End-to-end learning for stochastic preventive dispatch of renewables-rich power systems in abnormal weather conditions

Power systems are currently increasingly threatened by abnormal weather conditions, which are exacerbated by global warming. In particular, the proliferation of renewable energy sources (RES), which are quite variable, might cause power systems to have insufficient energy supply to cope with the risk of severe power imbalances in such conditions. In this paper, a preventive power system dispatch model is proposed that allows power systems with large RES (specifically wind energy) installations to mitigate excessive load curtailments under abnormal weather conditions. Compared to the conventional predict-then-optimize (PTO) framework of power system dispatch that relies on accurate RES forecasting, the proposed end-to-end learning framework mitigates the impact of forecasting errors on decision-making, which reduces the dependence on the accuracy of RES forecasting and effectively enhances the resilience of the power system. The proposed framework consists of a probabilistic RES forecasting module, a preventive dispatch module, and a resilience-oriented assessment module.
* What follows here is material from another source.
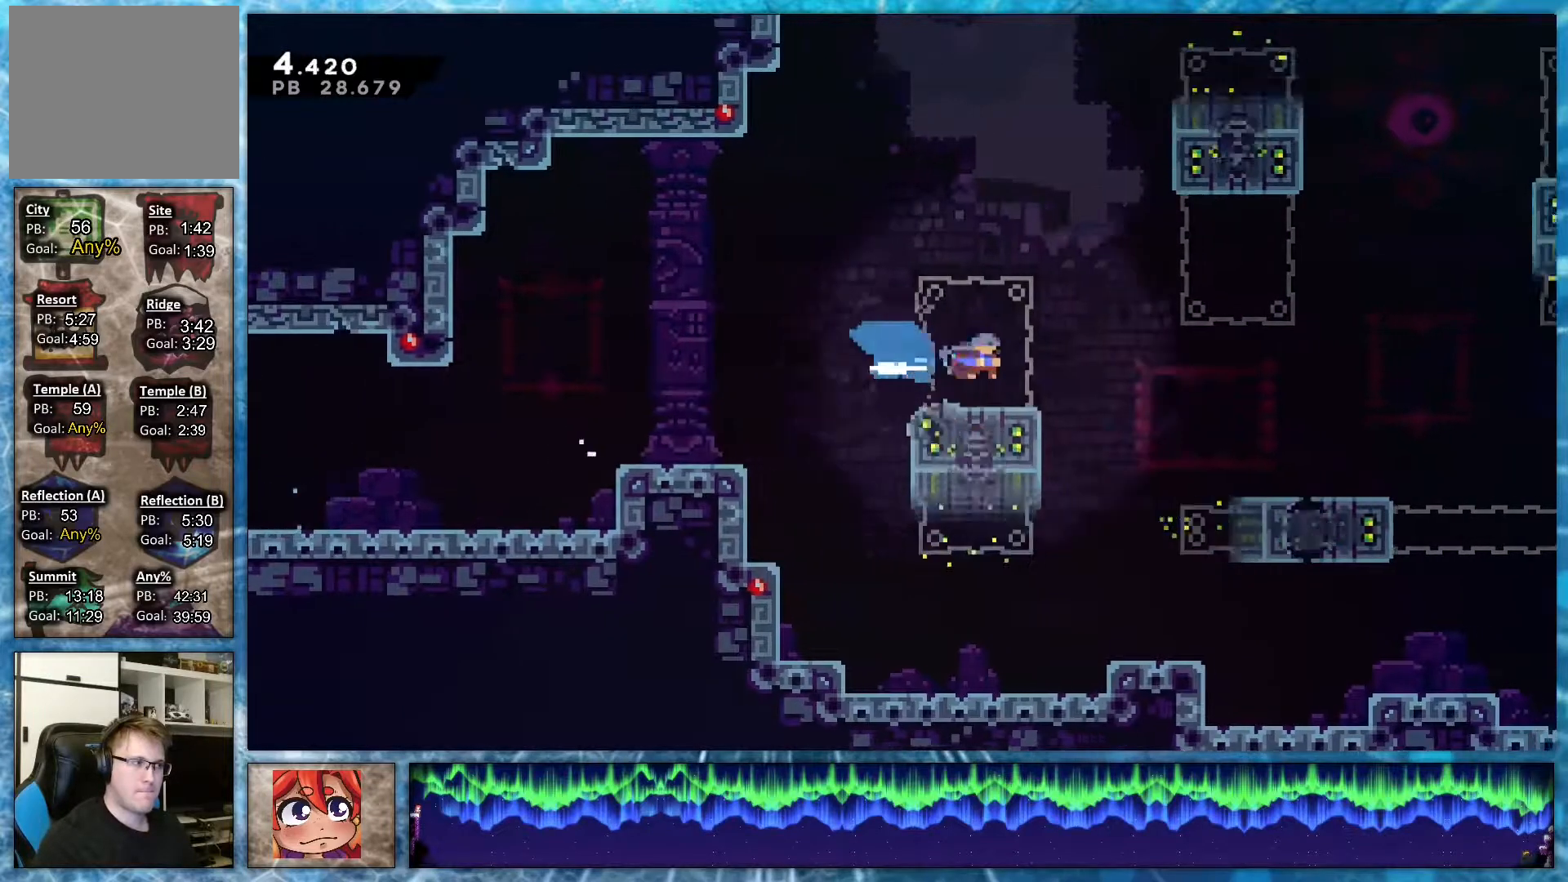
{"buttons": ["R2", "DPAD_DOWN", "DPAD_RIGHT"], "events": [[50, "CROSS", "down"], [383, "CROSS", "up"], [383, "R1", "up"], [400, "L2", "up"], [433, "DPAD_DOWN", "down"], [450, "R2", "down"]]}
A backpropagation mechanism based on Karush-Kuhn-Tucker conditions is proposed to unify the dispatch optimization problem as deep neural networks, which ensures the reliability of optimal solutions as well as provides necessary gradients for backpropagation, successfully bridging the information gap among the three modules. The proposed model is updated iteratively in an online implementation scheme composed of the decision-making part and the reflection & training part. The results of numerical experiments on the IEEE 6- and 118-bus systems verify the effectiveness and superiority of the proposed model in maintaining the resilience of RES-based power systems.